An obsession with autonomy is another legacy of the Gorkhali chieftain who depicted his possession as a yam between two rocks. The description implies that rocks shall remain immobile forever, letting the yam perpetually expand into their crevices. Jang Bahadur Kunwar (1816-1877), an adventurous soldier of the Gorkhali Court, was the first one to realize the true significance of location in the geopolitics of the region. Nepal has been a vassal state since the Treaty of Sugauli (1814-1816); Jung turned it into a tributary enterprise by putting the entire country and all its resources at the disposal of the British Empire. There is a reason the Ranarchy (1846 – 1951) lasted for over a century by turning the entire country into a giant prison.

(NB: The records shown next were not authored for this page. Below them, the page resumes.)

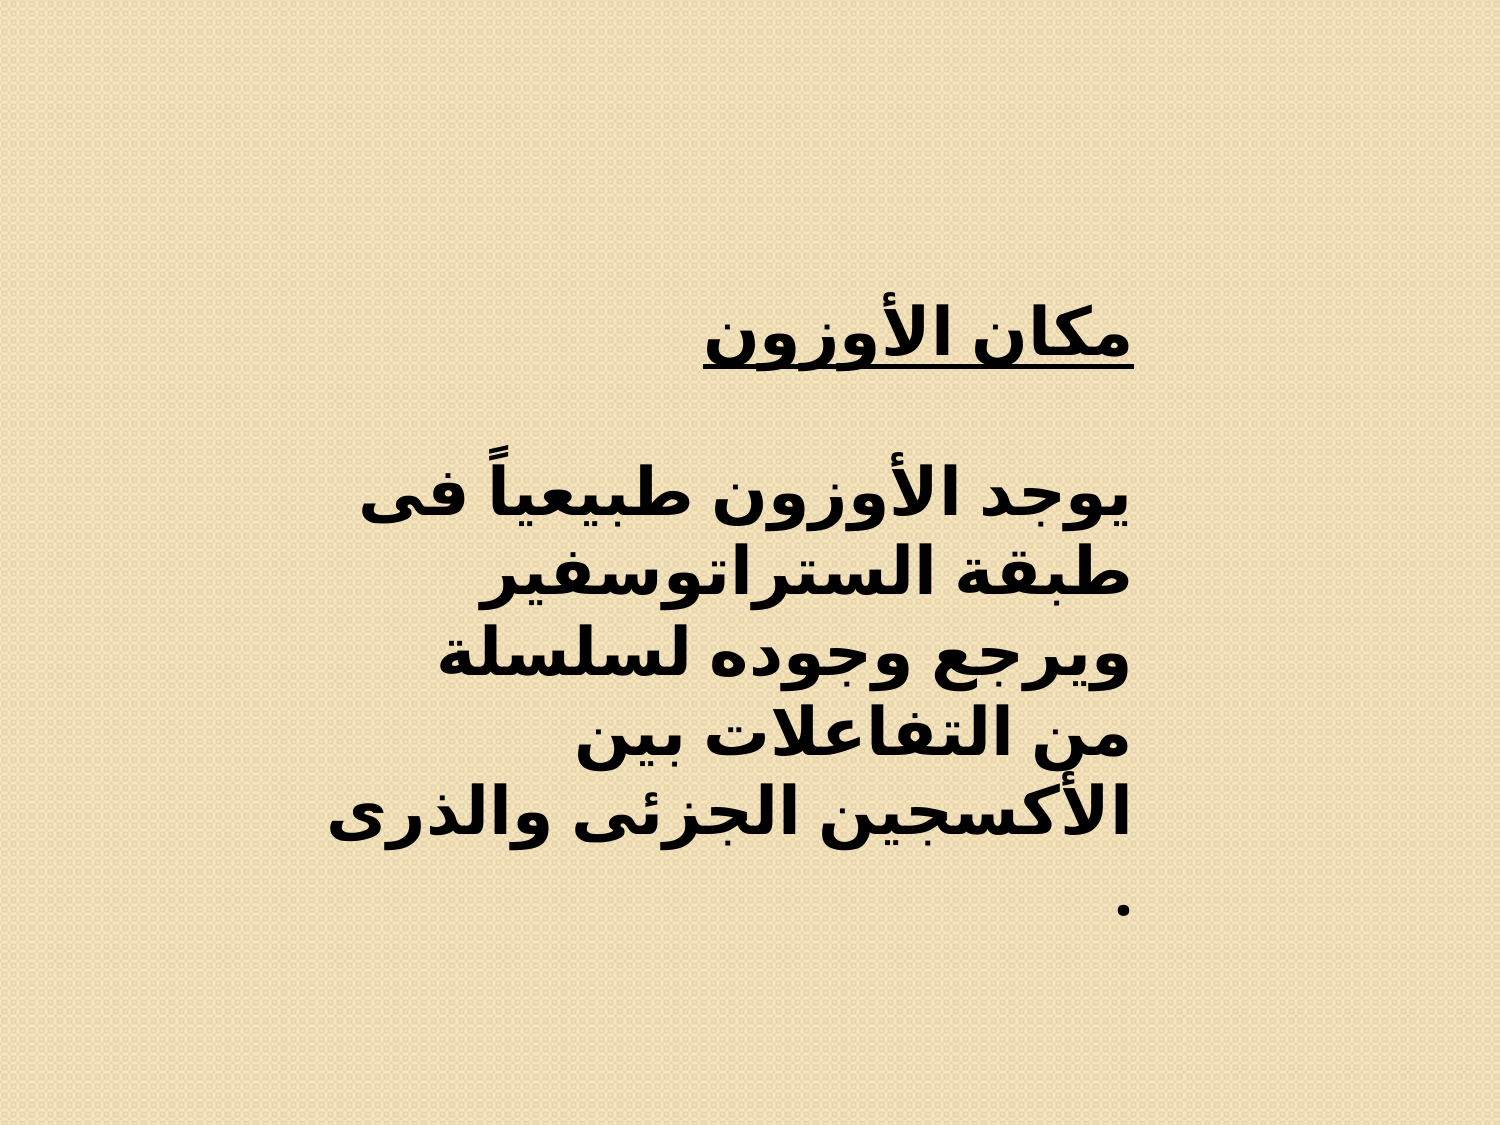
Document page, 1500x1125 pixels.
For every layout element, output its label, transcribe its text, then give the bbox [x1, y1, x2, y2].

text_box مكان الأوزون يوجد الأوزون طبيعياً فى طبقة الستراتوسفير ويرجع وجوده لسلسلة من التفاعلات بين الأكسجين الجزئى والذرى . [304, 281, 1149, 936]
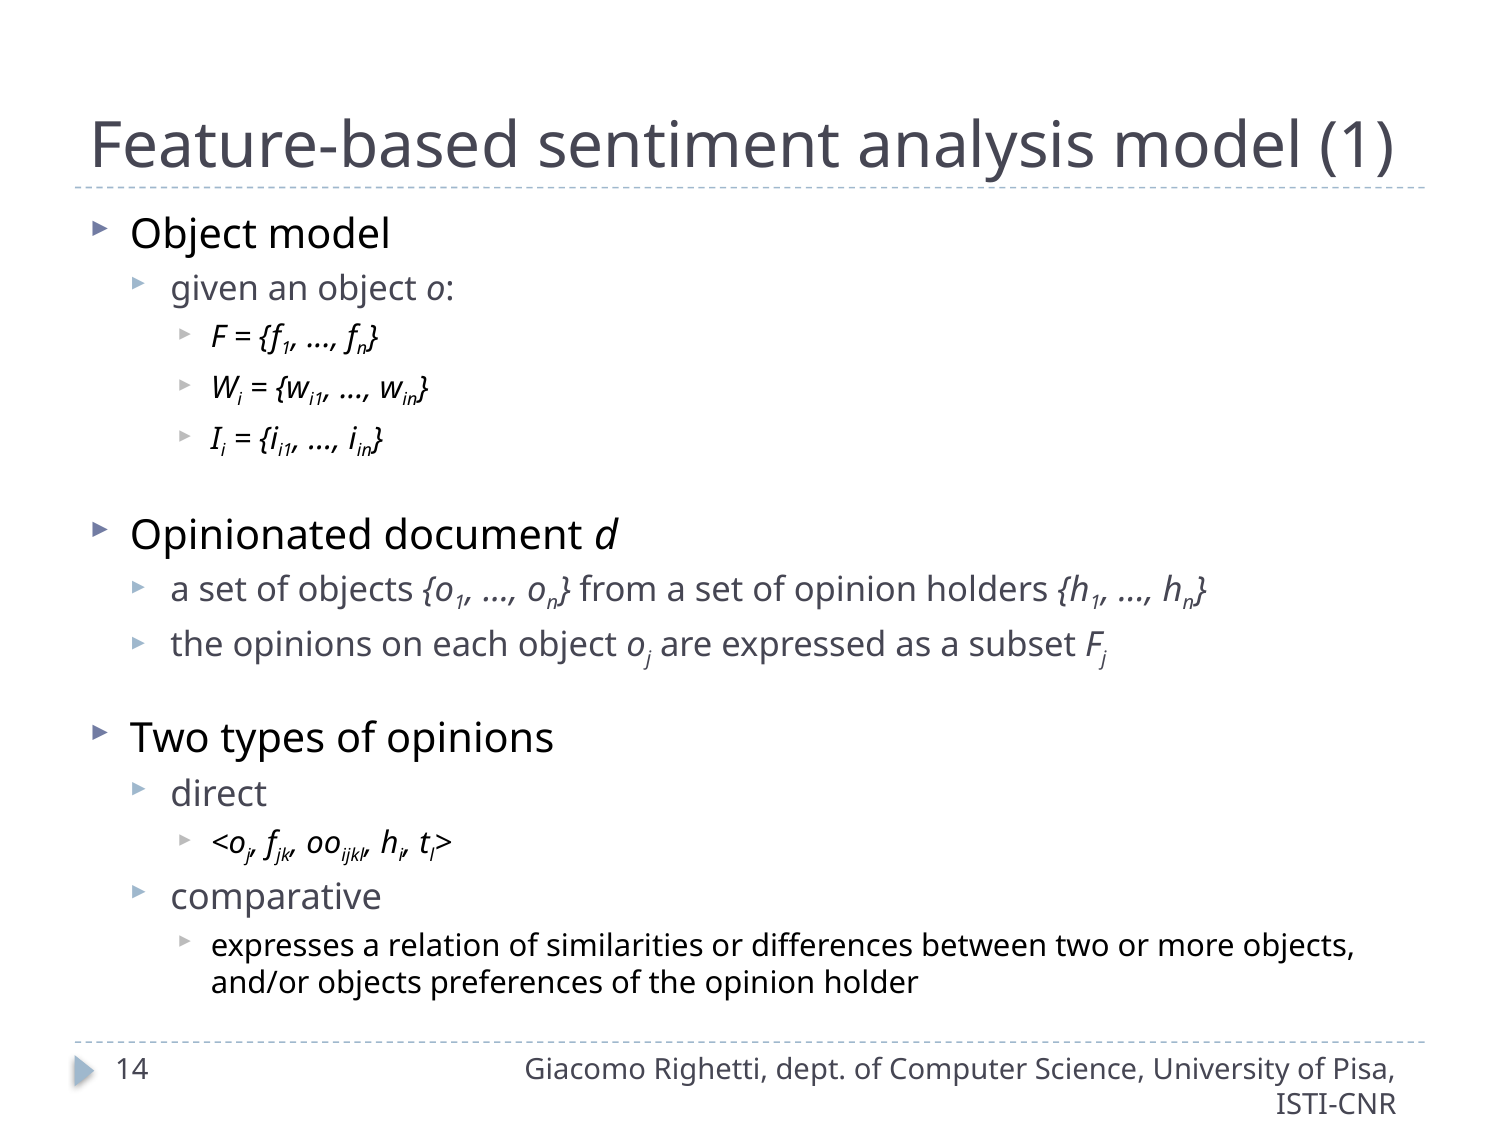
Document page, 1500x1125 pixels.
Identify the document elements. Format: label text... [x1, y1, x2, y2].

footer Giacomo Righetti, dept. of Computer Science, University of Pisa, ISTI-CNR [475, 1042, 1412, 1125]
title Feature-based sentiment analysis model (1) [75, 24, 1425, 188]
list Object model given an object o: F = {f1, ..., fn} Wi = {wi1, ..., win} Ii = {ii1, ..., iin} Opinionated document d a set of objects {o1, ..., on} from a set of opinion holders {h1, ..., hn} the opinions on each object oj are expressed as a subset Fj Two types of opinions direct <oj, fjk, ooijkl, hi, tl> comparative expresses a relation of similarities or differences between two or more objects, and/or objects preferences of the opinion holder [75, 200, 1425, 1010]
slide_number 14 [100, 1042, 426, 1103]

Once again, Jackson offers a convincing explanation: The constitutive norm of sovereignty in the international system allowed states with virtually no capacity to effectively govern to exist and function with the patronage of hegemonic powers. Mere existence is the essence of negative sovereignty.

Every country deserves the government that it gets. The fault lies with the fate and the sooner people of Birgunj and Barpak realize it, the better. Nepal's sovereignty is so sacrosanct that even emerging principles of R2P (Right to Protect) are unlikely to be applicable in this buffer state. This land is truly at the mercy of Lord Pashupatinath.